▶ **WORK TASK**: Your job is to copy the lines from the material that include "linecap".

DATA UNDER STUDY: Begin

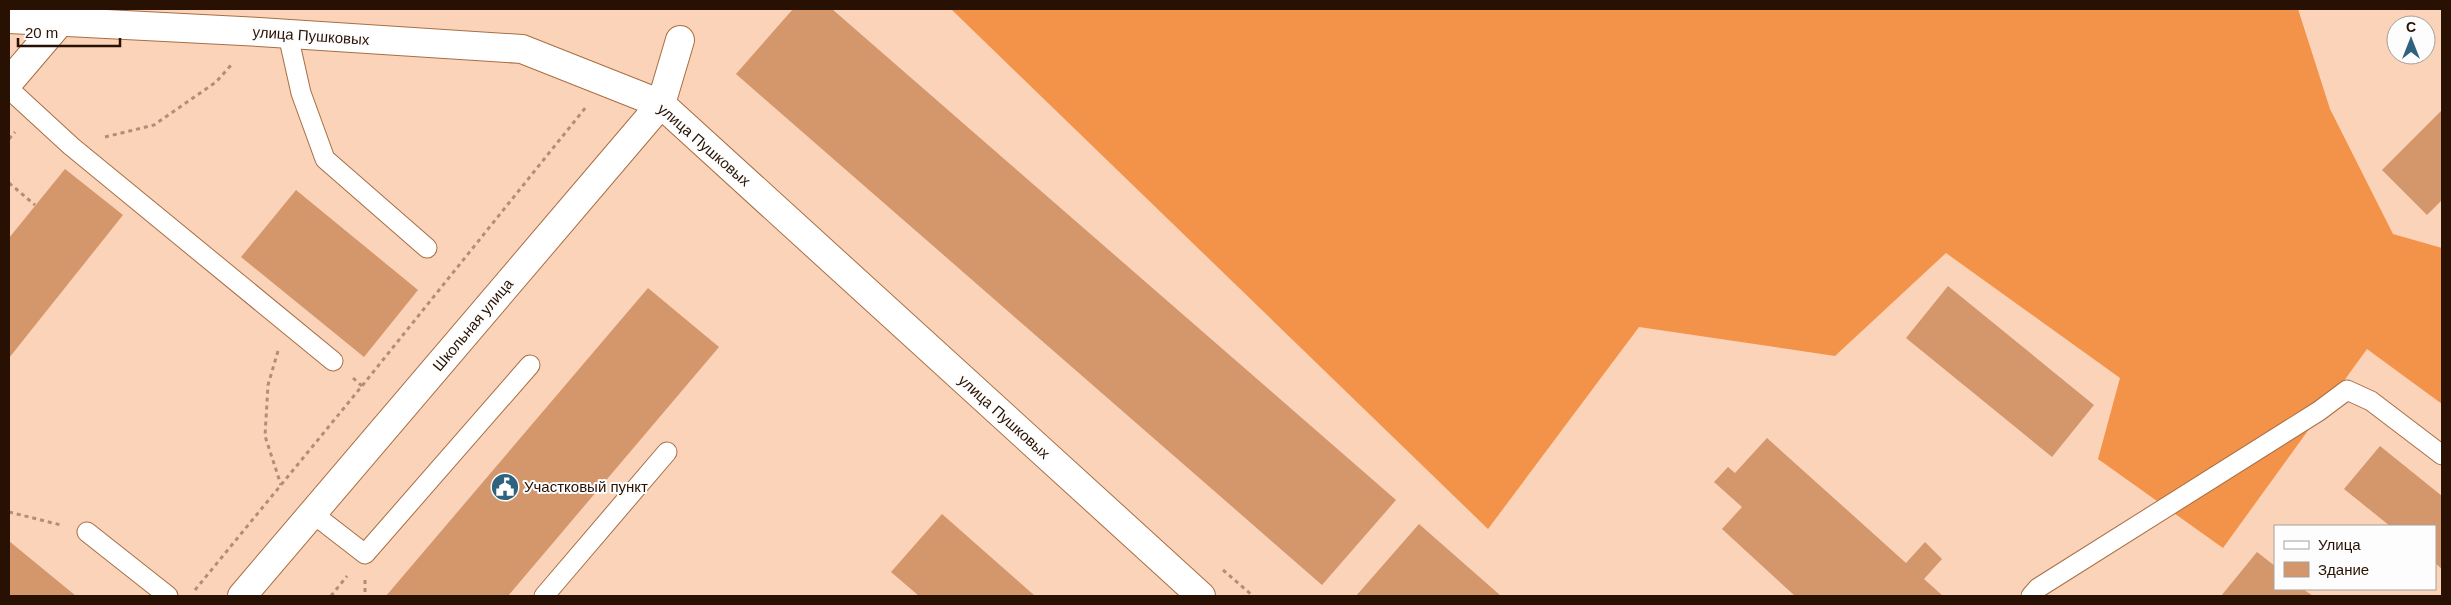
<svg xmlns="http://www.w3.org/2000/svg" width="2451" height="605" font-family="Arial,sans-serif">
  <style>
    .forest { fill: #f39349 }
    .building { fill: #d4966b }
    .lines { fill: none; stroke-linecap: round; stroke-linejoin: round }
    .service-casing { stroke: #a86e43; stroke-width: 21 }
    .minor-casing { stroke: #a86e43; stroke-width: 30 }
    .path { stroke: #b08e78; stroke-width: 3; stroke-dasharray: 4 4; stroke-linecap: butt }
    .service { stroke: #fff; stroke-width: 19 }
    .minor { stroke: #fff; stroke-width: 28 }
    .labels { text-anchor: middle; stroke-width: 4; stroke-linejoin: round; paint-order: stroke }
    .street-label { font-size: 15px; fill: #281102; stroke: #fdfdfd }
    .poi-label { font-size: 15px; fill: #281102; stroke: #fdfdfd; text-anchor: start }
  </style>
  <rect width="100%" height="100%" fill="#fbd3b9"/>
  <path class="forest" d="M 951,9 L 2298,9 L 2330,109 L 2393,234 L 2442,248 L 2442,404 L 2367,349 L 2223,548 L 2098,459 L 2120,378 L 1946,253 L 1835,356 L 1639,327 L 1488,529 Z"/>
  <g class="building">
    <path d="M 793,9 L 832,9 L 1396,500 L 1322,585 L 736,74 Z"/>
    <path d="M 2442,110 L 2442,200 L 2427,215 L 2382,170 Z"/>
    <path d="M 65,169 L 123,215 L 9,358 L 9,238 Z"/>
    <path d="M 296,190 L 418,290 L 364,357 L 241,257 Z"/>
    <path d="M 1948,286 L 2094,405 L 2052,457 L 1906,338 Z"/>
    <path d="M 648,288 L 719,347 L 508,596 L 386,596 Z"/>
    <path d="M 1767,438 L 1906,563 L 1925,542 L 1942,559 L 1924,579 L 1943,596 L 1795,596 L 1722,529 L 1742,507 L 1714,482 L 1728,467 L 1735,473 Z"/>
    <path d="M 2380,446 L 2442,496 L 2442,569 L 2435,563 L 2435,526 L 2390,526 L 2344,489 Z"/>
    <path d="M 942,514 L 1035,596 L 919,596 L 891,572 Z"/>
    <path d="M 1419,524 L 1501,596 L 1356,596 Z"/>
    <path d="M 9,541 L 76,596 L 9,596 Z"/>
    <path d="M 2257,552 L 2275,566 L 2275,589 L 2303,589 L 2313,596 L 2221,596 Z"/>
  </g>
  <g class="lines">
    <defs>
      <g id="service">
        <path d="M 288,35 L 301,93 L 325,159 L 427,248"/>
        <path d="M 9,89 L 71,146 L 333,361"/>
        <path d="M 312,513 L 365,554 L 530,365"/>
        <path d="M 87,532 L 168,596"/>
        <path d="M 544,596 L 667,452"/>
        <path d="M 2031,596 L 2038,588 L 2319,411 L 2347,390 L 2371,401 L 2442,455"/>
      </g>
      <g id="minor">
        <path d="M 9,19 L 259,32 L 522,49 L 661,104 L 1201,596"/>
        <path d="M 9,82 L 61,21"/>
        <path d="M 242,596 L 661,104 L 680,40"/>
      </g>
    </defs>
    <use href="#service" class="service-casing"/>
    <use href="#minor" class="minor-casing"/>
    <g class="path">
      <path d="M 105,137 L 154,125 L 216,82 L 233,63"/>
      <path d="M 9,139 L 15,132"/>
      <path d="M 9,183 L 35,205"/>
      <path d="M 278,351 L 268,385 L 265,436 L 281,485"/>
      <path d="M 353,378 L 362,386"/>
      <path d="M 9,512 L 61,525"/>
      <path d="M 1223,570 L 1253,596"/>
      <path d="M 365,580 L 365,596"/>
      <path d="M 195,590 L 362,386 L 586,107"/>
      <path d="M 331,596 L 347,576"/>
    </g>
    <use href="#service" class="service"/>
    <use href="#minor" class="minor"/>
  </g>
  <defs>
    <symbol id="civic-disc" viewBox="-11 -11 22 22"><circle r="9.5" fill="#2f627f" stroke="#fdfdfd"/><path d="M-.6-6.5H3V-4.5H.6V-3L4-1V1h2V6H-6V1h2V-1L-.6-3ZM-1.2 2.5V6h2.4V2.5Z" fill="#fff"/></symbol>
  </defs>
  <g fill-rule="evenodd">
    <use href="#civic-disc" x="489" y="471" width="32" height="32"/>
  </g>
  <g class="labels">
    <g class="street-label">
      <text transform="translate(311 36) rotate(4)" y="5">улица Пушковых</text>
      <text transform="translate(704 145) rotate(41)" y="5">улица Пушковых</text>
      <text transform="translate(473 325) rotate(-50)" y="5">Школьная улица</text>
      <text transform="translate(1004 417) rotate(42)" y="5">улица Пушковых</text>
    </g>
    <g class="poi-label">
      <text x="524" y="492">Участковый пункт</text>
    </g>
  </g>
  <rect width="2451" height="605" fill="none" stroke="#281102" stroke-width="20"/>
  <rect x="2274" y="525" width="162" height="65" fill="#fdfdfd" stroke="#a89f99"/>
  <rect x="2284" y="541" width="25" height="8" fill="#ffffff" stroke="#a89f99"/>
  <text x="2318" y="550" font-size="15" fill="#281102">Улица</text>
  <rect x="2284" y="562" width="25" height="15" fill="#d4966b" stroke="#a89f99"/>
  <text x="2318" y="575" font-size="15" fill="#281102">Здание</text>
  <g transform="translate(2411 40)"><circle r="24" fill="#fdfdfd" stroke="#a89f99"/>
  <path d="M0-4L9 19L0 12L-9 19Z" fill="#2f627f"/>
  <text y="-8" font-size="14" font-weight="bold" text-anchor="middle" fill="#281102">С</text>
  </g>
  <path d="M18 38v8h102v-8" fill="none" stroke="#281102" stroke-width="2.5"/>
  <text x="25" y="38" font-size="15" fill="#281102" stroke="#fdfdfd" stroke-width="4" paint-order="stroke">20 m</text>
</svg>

DATA UNDER STUDY: End

▶ **RESPONSE**:
    .lines { fill: none; stroke-linecap: round; stroke-linejoin: round }
    .path { stroke: #b08e78; stroke-width: 3; stroke-dasharray: 4 4; stroke-linecap: butt }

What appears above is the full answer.